As usual, the critics were divided over Daniel Libeskind’s presentation. The skewed asymmetrical lines of his Spiral routine grated on traditionalists, who felt it lacked the grace and fluidity of traditional floor routines. They likened Libeskind’s performance to a pile of boxes tumbling – an accolade that would flatter few gymnasts.
Libeskind’s iconoclastic presentation contrasted starkly with the purist technique of that great all-rounder Lord Foster, who drew gasps of admiration for his daring-yet-graceful bridge vault over the Thames but dropped points when he wobbled on landing.
But where Foster was elegant and efficient, Libeskind was all elbows: leaning this way and that, he always looked like he was about to fall over. Yet he never did, thanks no doubt to rigorous sessions perfecting the technical aspects of his routine with Ove Arup & Partners’ Cecil Balmond.

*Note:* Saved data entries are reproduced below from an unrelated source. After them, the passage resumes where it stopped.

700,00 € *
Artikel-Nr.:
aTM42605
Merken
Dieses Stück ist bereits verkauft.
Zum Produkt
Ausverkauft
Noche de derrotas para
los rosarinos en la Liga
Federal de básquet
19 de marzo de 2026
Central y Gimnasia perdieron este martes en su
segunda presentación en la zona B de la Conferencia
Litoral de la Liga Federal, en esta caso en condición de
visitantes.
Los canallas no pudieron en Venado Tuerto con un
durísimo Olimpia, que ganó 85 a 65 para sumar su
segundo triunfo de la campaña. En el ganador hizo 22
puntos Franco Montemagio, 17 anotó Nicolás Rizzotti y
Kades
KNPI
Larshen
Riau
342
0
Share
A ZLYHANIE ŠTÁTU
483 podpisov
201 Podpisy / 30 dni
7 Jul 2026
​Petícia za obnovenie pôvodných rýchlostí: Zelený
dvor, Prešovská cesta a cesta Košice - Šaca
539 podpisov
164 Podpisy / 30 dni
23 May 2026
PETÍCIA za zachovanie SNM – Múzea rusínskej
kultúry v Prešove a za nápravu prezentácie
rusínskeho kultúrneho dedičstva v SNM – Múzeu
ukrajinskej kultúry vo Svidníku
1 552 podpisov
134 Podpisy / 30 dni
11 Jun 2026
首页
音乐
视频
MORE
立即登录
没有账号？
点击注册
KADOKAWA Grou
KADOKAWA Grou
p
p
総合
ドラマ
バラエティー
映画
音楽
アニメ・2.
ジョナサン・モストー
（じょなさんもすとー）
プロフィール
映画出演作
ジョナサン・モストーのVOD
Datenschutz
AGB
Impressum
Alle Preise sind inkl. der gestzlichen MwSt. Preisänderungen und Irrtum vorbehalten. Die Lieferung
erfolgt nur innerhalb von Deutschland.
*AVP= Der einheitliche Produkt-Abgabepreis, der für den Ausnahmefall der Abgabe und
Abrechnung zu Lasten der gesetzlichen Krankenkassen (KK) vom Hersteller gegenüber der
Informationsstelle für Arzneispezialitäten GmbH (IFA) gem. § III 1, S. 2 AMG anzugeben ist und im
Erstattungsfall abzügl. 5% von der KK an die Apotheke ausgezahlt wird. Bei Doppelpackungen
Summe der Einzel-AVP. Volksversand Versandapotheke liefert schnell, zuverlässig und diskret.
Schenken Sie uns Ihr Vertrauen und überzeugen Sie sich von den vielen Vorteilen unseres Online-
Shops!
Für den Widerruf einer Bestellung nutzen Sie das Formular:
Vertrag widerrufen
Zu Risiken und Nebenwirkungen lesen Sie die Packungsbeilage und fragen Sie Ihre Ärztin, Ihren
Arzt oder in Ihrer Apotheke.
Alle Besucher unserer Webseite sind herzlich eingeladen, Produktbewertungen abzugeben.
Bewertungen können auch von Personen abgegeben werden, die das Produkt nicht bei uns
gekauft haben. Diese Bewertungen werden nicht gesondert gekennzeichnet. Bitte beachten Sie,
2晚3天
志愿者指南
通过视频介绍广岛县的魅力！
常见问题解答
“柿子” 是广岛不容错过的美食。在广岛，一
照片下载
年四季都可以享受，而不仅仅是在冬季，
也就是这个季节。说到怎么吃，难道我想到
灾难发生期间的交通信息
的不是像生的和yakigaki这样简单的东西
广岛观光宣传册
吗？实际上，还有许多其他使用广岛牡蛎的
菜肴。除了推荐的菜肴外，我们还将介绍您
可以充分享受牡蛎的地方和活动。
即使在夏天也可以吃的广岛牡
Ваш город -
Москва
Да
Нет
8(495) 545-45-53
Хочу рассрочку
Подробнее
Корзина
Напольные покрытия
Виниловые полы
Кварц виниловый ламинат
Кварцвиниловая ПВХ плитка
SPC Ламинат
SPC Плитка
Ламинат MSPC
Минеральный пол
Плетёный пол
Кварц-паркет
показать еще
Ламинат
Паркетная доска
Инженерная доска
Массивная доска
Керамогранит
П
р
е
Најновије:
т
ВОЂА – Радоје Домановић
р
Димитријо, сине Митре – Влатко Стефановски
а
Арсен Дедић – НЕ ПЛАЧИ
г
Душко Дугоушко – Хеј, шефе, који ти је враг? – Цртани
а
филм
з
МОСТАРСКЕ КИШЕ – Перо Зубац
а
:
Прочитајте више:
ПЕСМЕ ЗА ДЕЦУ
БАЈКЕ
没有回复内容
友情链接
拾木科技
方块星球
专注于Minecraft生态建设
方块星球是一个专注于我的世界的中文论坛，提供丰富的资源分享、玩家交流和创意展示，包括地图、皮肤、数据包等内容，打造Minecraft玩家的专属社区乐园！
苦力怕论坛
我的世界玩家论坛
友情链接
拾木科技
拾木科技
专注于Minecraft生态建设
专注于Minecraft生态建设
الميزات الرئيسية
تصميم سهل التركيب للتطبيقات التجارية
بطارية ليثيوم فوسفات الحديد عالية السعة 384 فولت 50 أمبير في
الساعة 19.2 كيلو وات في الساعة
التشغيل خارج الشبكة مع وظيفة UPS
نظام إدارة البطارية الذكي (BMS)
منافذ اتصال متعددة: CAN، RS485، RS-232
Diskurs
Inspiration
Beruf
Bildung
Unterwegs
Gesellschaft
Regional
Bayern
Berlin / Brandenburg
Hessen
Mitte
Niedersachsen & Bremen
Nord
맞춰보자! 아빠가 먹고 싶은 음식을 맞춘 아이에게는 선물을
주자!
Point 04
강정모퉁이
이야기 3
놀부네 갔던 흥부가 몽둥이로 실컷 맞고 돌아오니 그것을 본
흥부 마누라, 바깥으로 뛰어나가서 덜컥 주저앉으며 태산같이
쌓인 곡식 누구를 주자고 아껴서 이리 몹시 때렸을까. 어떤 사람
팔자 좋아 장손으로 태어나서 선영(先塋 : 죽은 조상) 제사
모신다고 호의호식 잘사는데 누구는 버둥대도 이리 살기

The crowd had never seen anything like it before, and they were divided on the aesthetic merits of Libeskind’s performance. Was it sublime or ridiculous? Some stood up to applaud the originality and daring of Libeskind’s agile, gravity-defying techniques, whereas others looked bemused and uncomprehending. Several stormed out in protest. But the judges were unanimously in favour of Libeskind. They may not have understood it, they may not have liked it, but they knew it was a work of genius all the same.